13 novembre 2012

AMBROSOLI E I VASSALLI DEL POTERE


Le cose semplici non sono né nel nostro DNA né nel nostro destino. Le elezioni regionali, come tutte le elezioni da qualche tempo in qua, sono una corsa ad ostacoli, ostacoli messi in piedi dai partecipanti per complicare la vita ai propri avversari, ricambiati della stessa moneta. Mi piacerebbe che qualche ricercatore stilasse una graduatoria tra Paesi democratici classificandoli secondo la durata di validità delle loro leggi elettorali: sicuramente il premio ai più volubili è per noi. E non solo.
Da qualche tempo in qua ci divertiamo anche con le primarie. Così è, tanto vale guardare in faccia alla realtà. Lombardia. Il tormentone delle primarie speriamo che non rimetta in discussione la candidatura di Umberto Ambrosoli, anche se francamente non ho capito che rapporto ci sarà tra il suo programma – quello di uno dei candidati alle primarie – e quello che fino ad ora sembrava essere il programma comune dei partiti che intendevano formare una coalizione di centro sinistra. Anche se per età, per cultura e per carattere tenderei ad annettere molta importanza ai programmi e soprattutto alla loro pratica declinazione, ho capito, perché i più giovani me l’hanno spiegato, che nell’era della politica mediatica per vincere conta di più di tutto l’immagine del candidato.
Mi adeguo e, superato d’un balzo il problema del programma, cerco di capire come possa andare il poi, quando il candidato vincitore deve cominciare a governare e rispondere alle attese dei suoi elettori. Se è un vincitore nel segno della continuità, non vedo problemi ma se invece, come mi auguro che sia, è un vincitore nel segno della discontinuità avrà dei problemi: in Regione Lombardia in particolare.  Nei quindici anni del suo governatorato Roberto Formigoni ha costruito una macchina burocratica perfettamente funzionale al suo disegno, accentrando su di sé attraverso un direttore generale ideologicamente affine e certamente capace, tutto il potere e il controllo con un sistema di deleghe a burocrati vassalli di provata – o opportunistica – fedeltà.

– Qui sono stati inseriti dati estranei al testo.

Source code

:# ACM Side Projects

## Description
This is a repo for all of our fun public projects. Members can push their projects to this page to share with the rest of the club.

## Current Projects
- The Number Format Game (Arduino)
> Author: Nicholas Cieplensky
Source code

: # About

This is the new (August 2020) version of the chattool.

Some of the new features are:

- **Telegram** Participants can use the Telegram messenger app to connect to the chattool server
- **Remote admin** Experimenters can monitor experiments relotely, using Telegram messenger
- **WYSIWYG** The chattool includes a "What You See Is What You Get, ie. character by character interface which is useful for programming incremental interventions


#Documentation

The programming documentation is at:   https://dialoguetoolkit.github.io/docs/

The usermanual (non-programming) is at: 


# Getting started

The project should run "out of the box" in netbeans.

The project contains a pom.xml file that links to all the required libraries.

Questo modello, non so se altrove ve ne sia uno simile, sembra seguire la strada secolare tracciata dalla chiesa cattolica: una struttura rigidamente piramidale che pur offrendo quest’ultima indubbie possibilità di scalata al vertice – anche l’ultimo seminarista può diventare Papa – privilegia l’ortodossia e dunque la fedeltà. Quest’assetto burocratico ha di fatto svuotato le funzioni della Giunta, degli assessori e, ovviamente, dell’assemblea.  Non so quanto rimarrà nel programma della coalizione, formata da forze civiche e partiti, di quello che ora leggo nel documento “Nuova Lombardia” del Pd ma se dovessi rileggere una frase come questa: “Limitiamo l’invadenza del Pirellone: non serve un neocentralismo regionale. L’open Government va adottato come principio cardine dell’organizzazione dell’intera macchina per semplificare e rafforzare trasparenza e legalità. Il baricentro delle decisioni va spostato sul territorio, verso i Comuni prima di tutto. Programmazione e controllo vanno disgiunti nettamente dalla gestione. Controllore e controllato non possono sovrapporsi. Vanno stabiliti e rispettati limiti temporali di mandato per gli incarichi istituzionali ma anche per le più rilevanti responsabilità dirigenziali.”, mi domanderei sinceramente se con questo impianto burocratico sia pensabile dar seguito a queste idee.
E non solo di struttura dobbiamo parlare ma anche degli uomini che ne sono l’espressione. Quanto della burocrazia della Regione si è formato per meritocrazia? Ma anche: quali sono i meriti cui ci si riferisce quando si parla di meritocrazia? Quanto deve, o meglio dovrebbe, essere “laica” la burocrazia? Fino a dove deve spingersi il rigore morale di un burocrate rispetto a comportamenti la cui natura non gli può essere sfuggita? E nel caso di una Regione travolta dagli scandali come si giustifica tanto silenzio? Queste sono gli ineludibili interrogativi di chi vuol governare un cambiamento.